On Criticality and Photography

    During my first semester as a graduate student at SUNY New Paltz, I took a history of photography in contemporary art.  It gave me a surprisingly (to me) large amount of insight into the subjects we went on to discuss in the general critical theory lecture course; the issues I had taken to be photography-centric showed up again and again, often at the heart of the conceptual issues which have plagued art theory across disciplines.  

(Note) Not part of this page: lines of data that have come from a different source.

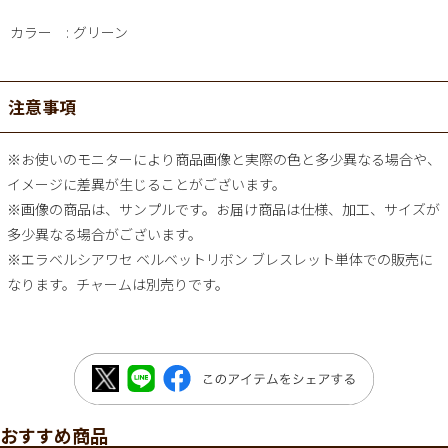
カラー
グリーン
注意事項
※お使いのモニターにより商品画像と実際の色と多少異なる場合や、
イメージに差異が生じることがございます。
※画像の商品は、サンプルです。お届け商品は仕様、加工、サイズが
多少異なる場合がございます。
※エラベルシアワセ ベルベットリボン ブレスレット単体での販売に
なります。チャームは別売りです。
おすすめ商品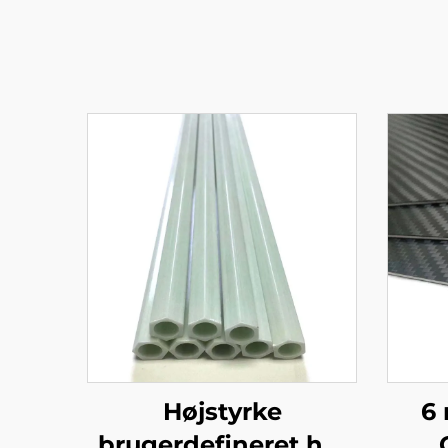
Højstyrke
6 
brugerdefineret hul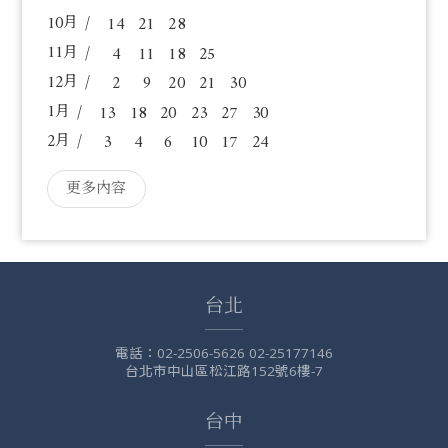
10
14
21
28
11
4
11
18
25
12
2
9
20
21
30
1
13
18
20
23
27
30
2
3
4
6
10
17
24
更多內容
台北
電話：
02-2506-5626 02-25177146
台北市中山區松江路152號6樓-7
台中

    Reproduction and the aura, the archive, simulacra, appropriation: I can now deploy all of these words correctly in conversation.  Go, higher education!  While of course these things play out very clearly in photography, they are also naturally applicable to jewelry (well, all disciplines really, but the applied arts/crafts perhaps even more so).  More to the point, photography has gotten deeply entangled with visual arts because of our need to document work, making it an extension of most artists' practice.  And because the mountain is there, we need to subject it to critical theory.  Or something.  But would you be disappointed in me if I confessed I find it a boring topic?

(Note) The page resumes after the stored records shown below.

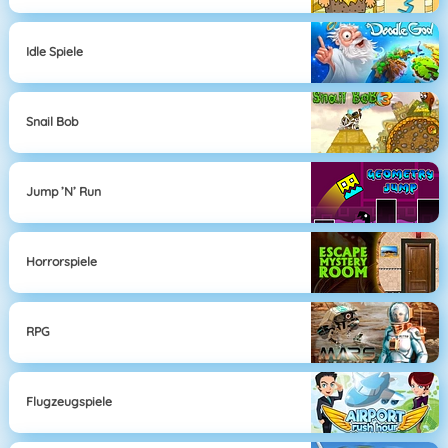
Idle Spiele
Snail Bob
Jump ’n’ Run
Horrorspiele
RPG
Flugzeugspiele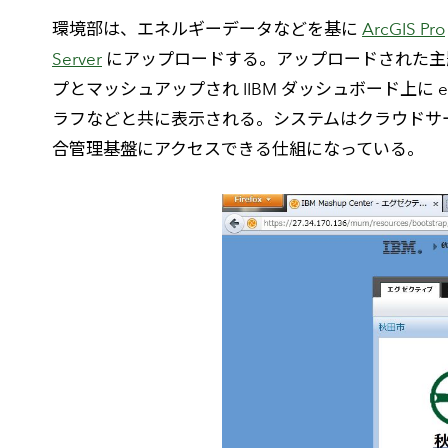
環境部は、エネルギーデータなどを基に
ArcGIS Pro
Server
にアップロードする。アップロードされた
プとマッシュアップされ IIBM ダッシュボード上に 
ラフなどと共に表示される。システムはクラウドサ
合管理基盤にアクセスできる仕組になっている。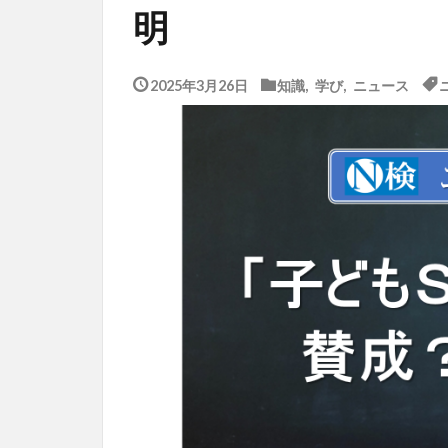
明
2025年3月26日
知識
,
学び
,
ニュース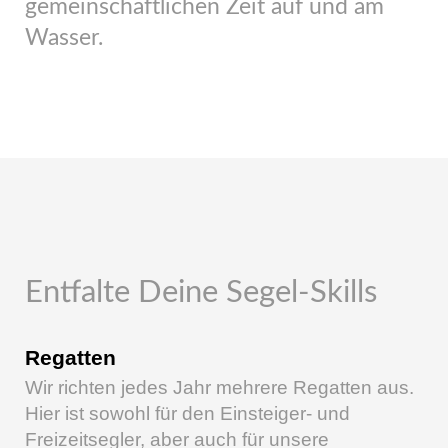
gemeinschaftlichen Zeit auf und am
Wasser.
Entfalte Deine Segel-Skills
Regatten
Wir richten jedes Jahr mehrere Regatten aus.
Hier ist sowohl für den Einsteiger- und
Freizeitsegler, aber auch für unsere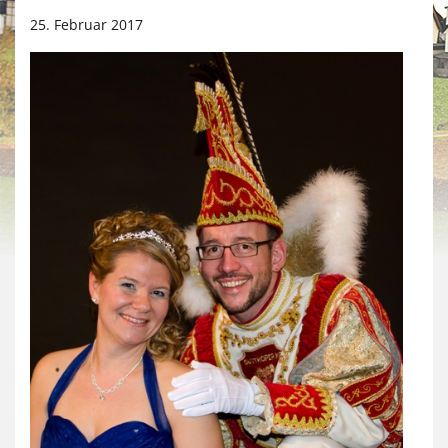
25. Februar 2017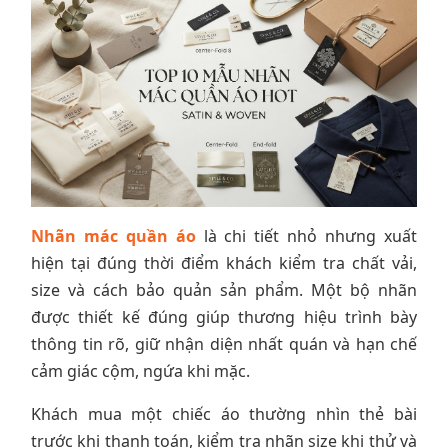
Nhãn mác quần áo
là chi tiết nhỏ nhưng xuất
hiện tại đúng thời điểm khách kiểm tra chất vải,
size và cách bảo quản sản phẩm. Một bộ nhãn
được thiết kế đúng giúp thương hiệu trình bày
thông tin rõ, giữ nhận diện nhất quán và hạn chế
cảm giác cộm, ngứa khi mặc.
Khách mua một chiếc áo thường nhìn thẻ bài
trước khi thanh toán, kiểm tra nhãn size khi thử và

    Maybe I’m just being moody.  After all, images are the currency of not just the art world but of global media and the internet.  Living in the Upper Midwest (much as I love it), the only contact I had with fine art jewelry was through magazines, catalogs, show cards, and web sites.  And really, few people who don’t go seeking it out ever encounter studio jewelry either on the body or on display; it just isn’t out there unless you are already traveling in very specific circles.  As someone who has the bad habit of making things and then sticking them away I should take more of an interest in photography.  There are a number of pieces of mine of which I’m quite proud that effectively exist only on the internet.  So why am I unmoved?  There are probably several reasons:


    1.) Good photographs are a pain in the ass to take, and require a certain amount of investment.  I haven’t had a camera I loved since the beat-up manual Nikon with the busted light meter I used in high school for my black and white photography class (using film, gasp!).  I’ve almost got a half-decent setup now, but my digital camera is showing its age.  It is hard to stress how much credit I give to people who not only take great photos, but also enjoy doing so.

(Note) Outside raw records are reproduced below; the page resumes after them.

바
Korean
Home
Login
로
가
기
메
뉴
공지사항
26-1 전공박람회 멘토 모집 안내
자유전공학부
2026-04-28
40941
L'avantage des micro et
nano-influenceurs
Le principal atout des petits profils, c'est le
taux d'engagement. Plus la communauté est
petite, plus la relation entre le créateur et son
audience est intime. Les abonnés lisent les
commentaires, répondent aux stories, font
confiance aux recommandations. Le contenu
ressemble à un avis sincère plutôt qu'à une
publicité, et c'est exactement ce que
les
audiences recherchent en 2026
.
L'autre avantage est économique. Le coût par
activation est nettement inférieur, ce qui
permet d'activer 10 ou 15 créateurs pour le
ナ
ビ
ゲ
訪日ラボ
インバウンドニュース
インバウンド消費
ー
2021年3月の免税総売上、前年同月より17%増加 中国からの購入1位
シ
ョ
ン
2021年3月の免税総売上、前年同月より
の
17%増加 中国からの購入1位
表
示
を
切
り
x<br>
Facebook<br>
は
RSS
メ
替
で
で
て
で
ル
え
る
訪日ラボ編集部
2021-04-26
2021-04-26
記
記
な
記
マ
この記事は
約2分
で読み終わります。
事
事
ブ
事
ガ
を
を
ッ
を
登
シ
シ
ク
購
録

    2.) Image oversaturation in daily life.  I do not want to see sepia-toned photos of your fucking lunch, or shirtless idiots in front of their bathtubs, or any of the other middling shit that crowds social media like obnoxious bus passengers; I just want to go home, ok?  But even as the crap pours in, we are exposed to innumerable images with real beauty, even bordering on the sublime.  Yet the volume becomes overwhelming, and I find my self clicking through fjords and sunsets and armor and kittens and sculpture and so forth, gradually building my tolerance for the breathtaking until it takes multiple, exotic baby animals frolicking under a rainbow to eke an “awww” out of me.


    3.) The gap between image and object.  There are plenty of things which are only made effective by the framing and temporal distortion of cameras, but I’m not sure jewelry works that way for the most part.  The large, floating studio shot works just fine, and creates a viewer-object intimacy that would probably only occur by cupping the piece in your hands and examining it closely.  However, rare is the image of jewel in relation to body which effectively communicates the interaction.  I’m suddenly deeply conscious I am looking at a photograph when I see an artfully cropped impression on skin or sassily posing model.  For some reason, I don’t have a problem with the “photo as window,” but a photo as both a document and a work unto itself rubs me the wrong way.  Something about my expectation to be able to see through the photo to the subject comes into conflict with being brought up short by viewing the photo as its own subject, no doubt.  I’m not suggesting artful/beautiful images or incorporating photography as a concept are to be avoided, but I’m apparently inherently inclined to resist some aspects.


    4.) I’m less interested in critical theory applied to art and more interested in using art to examine things outside itself.  Now, if you’ll excuse me, I’m off to draw up an Ouroboros sticking its head up its arse.